Fast-forward ten years, when transistors really started taking off. Now you could get a few hundred thousand instructions per second (same joke applies) on a silicon wafer instead of a room full of tubes! Who cared if they weren't as reliable as vacuum tubes - since they saved about 10,000% of the space, electricity and manpower to run, it was a fair trade-off. Behold, the beginning of the end of Analog-scale uptime.

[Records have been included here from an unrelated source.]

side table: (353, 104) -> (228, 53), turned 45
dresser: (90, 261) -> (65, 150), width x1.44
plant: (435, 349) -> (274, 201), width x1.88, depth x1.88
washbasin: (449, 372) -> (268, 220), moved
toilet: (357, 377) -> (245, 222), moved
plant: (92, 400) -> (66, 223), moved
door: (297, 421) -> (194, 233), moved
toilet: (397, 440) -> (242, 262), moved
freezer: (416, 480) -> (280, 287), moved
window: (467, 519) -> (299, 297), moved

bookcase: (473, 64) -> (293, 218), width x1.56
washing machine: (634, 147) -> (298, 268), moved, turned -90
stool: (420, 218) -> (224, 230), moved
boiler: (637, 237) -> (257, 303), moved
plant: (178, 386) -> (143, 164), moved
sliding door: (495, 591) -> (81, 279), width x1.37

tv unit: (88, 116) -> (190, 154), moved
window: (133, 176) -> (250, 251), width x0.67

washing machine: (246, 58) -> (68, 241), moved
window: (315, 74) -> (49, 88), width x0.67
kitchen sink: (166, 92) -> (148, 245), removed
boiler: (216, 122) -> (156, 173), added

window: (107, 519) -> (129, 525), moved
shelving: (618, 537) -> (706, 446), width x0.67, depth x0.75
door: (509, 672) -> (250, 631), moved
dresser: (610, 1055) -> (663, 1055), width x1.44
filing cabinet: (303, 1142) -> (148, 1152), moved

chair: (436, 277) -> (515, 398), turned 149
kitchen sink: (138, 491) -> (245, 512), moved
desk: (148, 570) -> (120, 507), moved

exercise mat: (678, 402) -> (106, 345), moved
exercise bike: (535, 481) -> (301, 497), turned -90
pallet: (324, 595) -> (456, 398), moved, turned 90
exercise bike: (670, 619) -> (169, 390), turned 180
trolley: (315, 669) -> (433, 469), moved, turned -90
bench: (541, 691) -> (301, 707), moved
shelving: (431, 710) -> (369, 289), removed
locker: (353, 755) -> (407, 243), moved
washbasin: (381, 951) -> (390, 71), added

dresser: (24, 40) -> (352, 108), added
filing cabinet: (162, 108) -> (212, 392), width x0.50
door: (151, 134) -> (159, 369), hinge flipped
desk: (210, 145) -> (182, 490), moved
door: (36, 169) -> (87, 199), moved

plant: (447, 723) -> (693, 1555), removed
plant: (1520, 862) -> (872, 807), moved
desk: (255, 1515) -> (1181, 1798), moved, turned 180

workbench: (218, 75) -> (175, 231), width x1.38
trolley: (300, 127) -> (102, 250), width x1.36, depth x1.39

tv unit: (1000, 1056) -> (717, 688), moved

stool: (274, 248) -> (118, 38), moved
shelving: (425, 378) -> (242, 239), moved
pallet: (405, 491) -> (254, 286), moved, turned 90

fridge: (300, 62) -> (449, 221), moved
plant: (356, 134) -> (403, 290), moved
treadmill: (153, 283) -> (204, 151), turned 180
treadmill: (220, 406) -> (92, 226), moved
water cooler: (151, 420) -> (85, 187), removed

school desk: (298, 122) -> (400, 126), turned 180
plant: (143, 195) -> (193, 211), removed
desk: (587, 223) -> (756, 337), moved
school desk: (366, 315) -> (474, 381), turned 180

Stay with me here. Every computer in this day and age processes a gazillion errors per day, but we never see them. They come in the form of missing memory addresses, instruction collisions, bottlenecking, etcetera. They have been ingrained upon our very souls that these things are unavoidable; chalk them up to chaos theory. The irony of all this is - at least to me - the smaller our processors become, the more unstable they theoretically become. It's my understanding that each new iteration of smaller silicon lithography is exponentially more difficult than the last, which does nothing to bolster my confidence in a next-generation product. I'm serious: who cares that Silverthorne nee Atom is brutally fast when it produces more errors than the last piece of droolworthy hardware? (I'm speaking out of deductive logic here. I'm assuming that the more and smaller transistors there are, and assuming the rate of error return is the same [~0.00001%], the more errors will occur naturally.)

Programmers must account for these errors. The lower-level the language, the harder it becomes to program, the greater amount of detail is required, and the margin for error decreases at an inverse proportion. So while you're posting on the virtues of Ruby or Drupels, there are at least an equal number of souls sweating over thirty thousand lines of Assembler, wondering aloud where the bits go. Hell, they damn near have to bitchslap a computer to get anything accomplished at the machine level.

Analog networks don't have these problems. They're either on or they're off. Even when computer-controlled, at the end of the day it's just a circuit.

And so the very issue of uptime was introduced with the inception of the digital computer. The digital equivalents of analog networks are laughable in terms of uptime. I wonder what a chart would look like showing AT&Ts landline uptime versus its wireless service, month over month. I have a feeling it would be disgustingly lopsided in favor of the wired service. (And would only depress me further since I am an AT&T customer.)

So there you have it. Now that I've blogged myself into a ball of plasma, I'm going to go hide in the corner until the gestapo arrive.

No comments: